▶ [Task statement]:
Search the data for lines holding the word "πολύ". State how many there are, and nothing else.
The input START
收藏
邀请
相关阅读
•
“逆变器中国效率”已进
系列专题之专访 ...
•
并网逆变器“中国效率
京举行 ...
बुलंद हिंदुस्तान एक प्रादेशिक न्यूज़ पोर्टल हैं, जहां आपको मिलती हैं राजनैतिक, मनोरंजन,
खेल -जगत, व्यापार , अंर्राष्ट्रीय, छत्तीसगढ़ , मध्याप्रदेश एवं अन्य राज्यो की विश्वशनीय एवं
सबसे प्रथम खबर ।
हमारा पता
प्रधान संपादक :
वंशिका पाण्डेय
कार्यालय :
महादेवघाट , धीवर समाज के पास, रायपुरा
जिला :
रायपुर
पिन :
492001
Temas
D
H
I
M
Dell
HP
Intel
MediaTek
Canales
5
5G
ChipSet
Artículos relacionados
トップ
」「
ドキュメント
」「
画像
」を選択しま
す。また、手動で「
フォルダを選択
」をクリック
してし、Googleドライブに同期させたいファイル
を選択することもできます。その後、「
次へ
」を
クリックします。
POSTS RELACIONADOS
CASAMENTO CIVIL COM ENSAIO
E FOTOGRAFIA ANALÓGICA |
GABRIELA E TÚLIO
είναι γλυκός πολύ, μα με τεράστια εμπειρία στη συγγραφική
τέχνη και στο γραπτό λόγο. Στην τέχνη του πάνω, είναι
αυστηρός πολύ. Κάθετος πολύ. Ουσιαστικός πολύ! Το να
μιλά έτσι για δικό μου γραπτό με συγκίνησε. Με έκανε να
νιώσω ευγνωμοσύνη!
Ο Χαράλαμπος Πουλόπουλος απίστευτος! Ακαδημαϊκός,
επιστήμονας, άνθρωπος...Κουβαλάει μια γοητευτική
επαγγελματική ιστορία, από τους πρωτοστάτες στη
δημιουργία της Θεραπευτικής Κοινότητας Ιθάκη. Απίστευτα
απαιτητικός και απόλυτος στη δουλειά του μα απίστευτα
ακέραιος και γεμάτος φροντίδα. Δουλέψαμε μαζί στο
The input END
▶ [Answer to this exercise]:
2